### Problem to work on
Print, exactly and completely, the data that appears below.

### Excerpted records

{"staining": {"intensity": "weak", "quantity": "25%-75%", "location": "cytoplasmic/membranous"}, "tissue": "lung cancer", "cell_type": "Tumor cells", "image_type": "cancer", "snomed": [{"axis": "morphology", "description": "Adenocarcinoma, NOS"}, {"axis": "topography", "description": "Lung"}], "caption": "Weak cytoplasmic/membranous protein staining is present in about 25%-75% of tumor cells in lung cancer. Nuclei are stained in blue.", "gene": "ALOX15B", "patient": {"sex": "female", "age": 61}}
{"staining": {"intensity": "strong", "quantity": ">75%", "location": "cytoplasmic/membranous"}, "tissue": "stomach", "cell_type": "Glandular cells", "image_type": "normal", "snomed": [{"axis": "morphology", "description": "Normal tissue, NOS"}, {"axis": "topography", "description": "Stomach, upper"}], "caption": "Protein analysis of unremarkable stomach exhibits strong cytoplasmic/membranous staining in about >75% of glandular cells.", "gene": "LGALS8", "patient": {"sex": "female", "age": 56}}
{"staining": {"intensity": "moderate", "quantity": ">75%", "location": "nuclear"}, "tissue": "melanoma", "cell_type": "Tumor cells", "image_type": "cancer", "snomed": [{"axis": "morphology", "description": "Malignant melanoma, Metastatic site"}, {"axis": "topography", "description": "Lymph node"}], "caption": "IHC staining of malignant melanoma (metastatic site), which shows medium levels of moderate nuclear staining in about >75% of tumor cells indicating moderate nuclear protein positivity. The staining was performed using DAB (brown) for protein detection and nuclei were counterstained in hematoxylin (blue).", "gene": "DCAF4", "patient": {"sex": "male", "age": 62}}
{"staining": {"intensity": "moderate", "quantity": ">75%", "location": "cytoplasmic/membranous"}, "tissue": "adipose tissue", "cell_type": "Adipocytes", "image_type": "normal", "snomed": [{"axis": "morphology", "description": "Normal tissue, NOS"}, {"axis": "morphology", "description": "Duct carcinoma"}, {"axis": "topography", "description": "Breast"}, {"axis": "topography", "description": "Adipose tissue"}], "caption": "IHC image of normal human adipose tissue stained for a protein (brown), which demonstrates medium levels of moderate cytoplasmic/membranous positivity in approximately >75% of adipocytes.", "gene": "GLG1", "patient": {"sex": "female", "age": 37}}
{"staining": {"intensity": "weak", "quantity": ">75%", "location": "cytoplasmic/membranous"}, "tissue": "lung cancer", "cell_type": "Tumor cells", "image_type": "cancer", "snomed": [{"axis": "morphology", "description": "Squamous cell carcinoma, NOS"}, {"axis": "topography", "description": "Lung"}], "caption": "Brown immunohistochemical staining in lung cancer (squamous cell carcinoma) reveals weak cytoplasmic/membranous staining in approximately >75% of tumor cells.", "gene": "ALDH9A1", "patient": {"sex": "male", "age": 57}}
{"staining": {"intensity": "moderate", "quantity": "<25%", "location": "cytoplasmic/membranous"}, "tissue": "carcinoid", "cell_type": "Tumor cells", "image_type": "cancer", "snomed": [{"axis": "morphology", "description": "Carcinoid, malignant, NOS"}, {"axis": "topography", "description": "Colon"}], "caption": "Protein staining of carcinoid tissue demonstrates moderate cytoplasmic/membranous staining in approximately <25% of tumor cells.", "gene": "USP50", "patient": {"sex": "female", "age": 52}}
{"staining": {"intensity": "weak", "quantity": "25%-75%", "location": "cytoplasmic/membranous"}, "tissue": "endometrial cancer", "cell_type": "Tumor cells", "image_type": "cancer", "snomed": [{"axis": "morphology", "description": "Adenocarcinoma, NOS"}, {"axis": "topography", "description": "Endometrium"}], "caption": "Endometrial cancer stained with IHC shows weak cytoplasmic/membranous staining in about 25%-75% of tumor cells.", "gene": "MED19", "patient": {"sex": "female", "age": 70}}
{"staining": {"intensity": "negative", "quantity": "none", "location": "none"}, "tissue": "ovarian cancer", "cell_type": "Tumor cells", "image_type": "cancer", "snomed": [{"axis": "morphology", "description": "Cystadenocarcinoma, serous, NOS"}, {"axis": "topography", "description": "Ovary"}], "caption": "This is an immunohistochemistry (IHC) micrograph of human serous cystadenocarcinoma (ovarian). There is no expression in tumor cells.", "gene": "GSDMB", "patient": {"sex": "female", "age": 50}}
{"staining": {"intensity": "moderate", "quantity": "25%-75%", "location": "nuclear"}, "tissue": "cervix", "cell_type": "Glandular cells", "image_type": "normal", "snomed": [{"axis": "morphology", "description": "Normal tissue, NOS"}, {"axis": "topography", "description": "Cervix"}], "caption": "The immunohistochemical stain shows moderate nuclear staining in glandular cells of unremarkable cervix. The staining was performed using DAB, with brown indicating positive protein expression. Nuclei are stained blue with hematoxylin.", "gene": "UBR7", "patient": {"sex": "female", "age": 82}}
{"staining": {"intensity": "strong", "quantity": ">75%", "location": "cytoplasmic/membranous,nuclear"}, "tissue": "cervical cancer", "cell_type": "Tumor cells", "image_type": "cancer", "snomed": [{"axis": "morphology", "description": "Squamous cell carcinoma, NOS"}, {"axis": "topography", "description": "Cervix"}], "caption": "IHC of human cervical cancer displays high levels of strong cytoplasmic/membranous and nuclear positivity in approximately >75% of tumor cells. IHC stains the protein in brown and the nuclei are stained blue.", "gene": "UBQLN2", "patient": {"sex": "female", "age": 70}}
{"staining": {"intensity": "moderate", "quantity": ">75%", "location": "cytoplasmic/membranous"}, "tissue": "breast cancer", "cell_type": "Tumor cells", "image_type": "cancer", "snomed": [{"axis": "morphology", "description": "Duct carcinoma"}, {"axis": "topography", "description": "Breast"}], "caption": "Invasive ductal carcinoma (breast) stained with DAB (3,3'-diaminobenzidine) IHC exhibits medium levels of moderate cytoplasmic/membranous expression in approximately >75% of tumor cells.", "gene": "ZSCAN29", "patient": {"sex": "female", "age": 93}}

### Response area
{"staining": {"intensity": "weak", "quantity": "25%-75%", "location": "cytoplasmic/membranous"}, "tissue": "lung cancer", "cell_type": "Tumor cells", "image_type": "cancer", "snomed": [{"axis": "morphology", "description": "Adenocarcinoma, NOS"}, {"axis": "topography", "description": "Lung"}], "caption": "Weak cytoplasmic/membranous protein staining is present in about 25%-75% of tumor cells in lung cancer. Nuclei are stained in blue.", "gene": "ALOX15B", "patient": {"sex": "female", "age": 61}}
{"staining": {"intensity": "strong", "quantity": ">75%", "location": "cytoplasmic/membranous"}, "tissue": "stomach", "cell_type": "Glandular cells", "image_type": "normal", "snomed": [{"axis": "morphology", "description": "Normal tissue, NOS"}, {"axis": "topography", "description": "Stomach, upper"}], "caption": "Protein analysis of unremarkable stomach exhibits strong cytoplasmic/membranous staining in about >75% of glandular cells.", "gene": "LGALS8", "patient": {"sex": "female", "age": 56}}
{"staining": {"intensity": "moderate", "quantity": ">75%", "location": "nuclear"}, "tissue": "melanoma", "cell_type": "Tumor cells", "image_type": "cancer", "snomed": [{"axis": "morphology", "description": "Malignant melanoma, Metastatic site"}, {"axis": "topography", "description": "Lymph node"}], "caption": "IHC staining of malignant melanoma (metastatic site), which shows medium levels of moderate nuclear staining in about >75% of tumor cells indicating moderate nuclear protein positivity. The staining was performed using DAB (brown) for protein detection and nuclei were counterstained in hematoxylin (blue).", "gene": "DCAF4", "patient": {"sex": "male", "age": 62}}
{"staining": {"intensity": "moderate", "quantity": ">75%", "location": "cytoplasmic/membranous"}, "tissue": "adipose tissue", "cell_type": "Adipocytes", "image_type": "normal", "snomed": [{"axis": "morphology", "description": "Normal tissue, NOS"}, {"axis": "morphology", "description": "Duct carcinoma"}, {"axis": "topography", "description": "Breast"}, {"axis": "topography", "description": "Adipose tissue"}], "caption": "IHC image of normal human adipose tissue stained for a protein (brown), which demonstrates medium levels of moderate cytoplasmic/membranous positivity in approximately >75% of adipocytes.", "gene": "GLG1", "patient": {"sex": "female", "age": 37}}
{"staining": {"intensity": "weak", "quantity": ">75%", "location": "cytoplasmic/membranous"}, "tissue": "lung cancer", "cell_type": "Tumor cells", "image_type": "cancer", "snomed": [{"axis": "morphology", "description": "Squamous cell carcinoma, NOS"}, {"axis": "topography", "description": "Lung"}], "caption": "Brown immunohistochemical staining in lung cancer (squamous cell carcinoma) reveals weak cytoplasmic/membranous staining in approximately >75% of tumor cells.", "gene": "ALDH9A1", "patient": {"sex": "male", "age": 57}}
{"staining": {"intensity": "moderate", "quantity": "<25%", "location": "cytoplasmic/membranous"}, "tissue": "carcinoid", "cell_type": "Tumor cells", "image_type": "cancer", "snomed": [{"axis": "morphology", "description": "Carcinoid, malignant, NOS"}, {"axis": "topography", "description": "Colon"}], "caption": "Protein staining of carcinoid tissue demonstrates moderate cytoplasmic/membranous staining in approximately <25% of tumor cells.", "gene": "USP50", "patient": {"sex": "female", "age": 52}}
{"staining": {"intensity": "weak", "quantity": "25%-75%", "location": "cytoplasmic/membranous"}, "tissue": "endometrial cancer", "cell_type": "Tumor cells", "image_type": "cancer", "snomed": [{"axis": "morphology", "description": "Adenocarcinoma, NOS"}, {"axis": "topography", "description": "Endometrium"}], "caption": "Endometrial cancer stained with IHC shows weak cytoplasmic/membranous staining in about 25%-75% of tumor cells.", "gene": "MED19", "patient": {"sex": "female", "age": 70}}
{"staining": {"intensity": "negative", "quantity": "none", "location": "none"}, "tissue": "ovarian cancer", "cell_type": "Tumor cells", "image_type": "cancer", "snomed": [{"axis": "morphology", "description": "Cystadenocarcinoma, serous, NOS"}, {"axis": "topography", "description": "Ovary"}], "caption": "This is an immunohistochemistry (IHC) micrograph of human serous cystadenocarcinoma (ovarian). There is no expression in tumor cells.", "gene": "GSDMB", "patient": {"sex": "female", "age": 50}}
{"staining": {"intensity": "moderate", "quantity": "25%-75%", "location": "nuclear"}, "tissue": "cervix", "cell_type": "Glandular cells", "image_type": "normal", "snomed": [{"axis": "morphology", "description": "Normal tissue, NOS"}, {"axis": "topography", "description": "Cervix"}], "caption": "The immunohistochemical stain shows moderate nuclear staining in glandular cells of unremarkable cervix. The staining was performed using DAB, with brown indicating positive protein expression. Nuclei are stained blue with hematoxylin.", "gene": "UBR7", "patient": {"sex": "female", "age": 82}}
{"staining": {"intensity": "strong", "quantity": ">75%", "location": "cytoplasmic/membranous,nuclear"}, "tissue": "cervical cancer", "cell_type": "Tumor cells", "image_type": "cancer", "snomed": [{"axis": "morphology", "description": "Squamous cell carcinoma, NOS"}, {"axis": "topography", "description": "Cervix"}], "caption": "IHC of human cervical cancer displays high levels of strong cytoplasmic/membranous and nuclear positivity in approximately >75% of tumor cells. IHC stains the protein in brown and the nuclei are stained blue.", "gene": "UBQLN2", "patient": {"sex": "female", "age": 70}}
{"staining": {"intensity": "moderate", "quantity": ">75%", "location": "cytoplasmic/membranous"}, "tissue": "breast cancer", "cell_type": "Tumor cells", "image_type": "cancer", "snomed": [{"axis": "morphology", "description": "Duct carcinoma"}, {"axis": "topography", "description": "Breast"}], "caption": "Invasive ductal carcinoma (breast) stained with DAB (3,3'-diaminobenzidine) IHC exhibits medium levels of moderate cytoplasmic/membranous expression in approximately >75% of tumor cells.", "gene": "ZSCAN29", "patient": {"sex": "female", "age": 93}}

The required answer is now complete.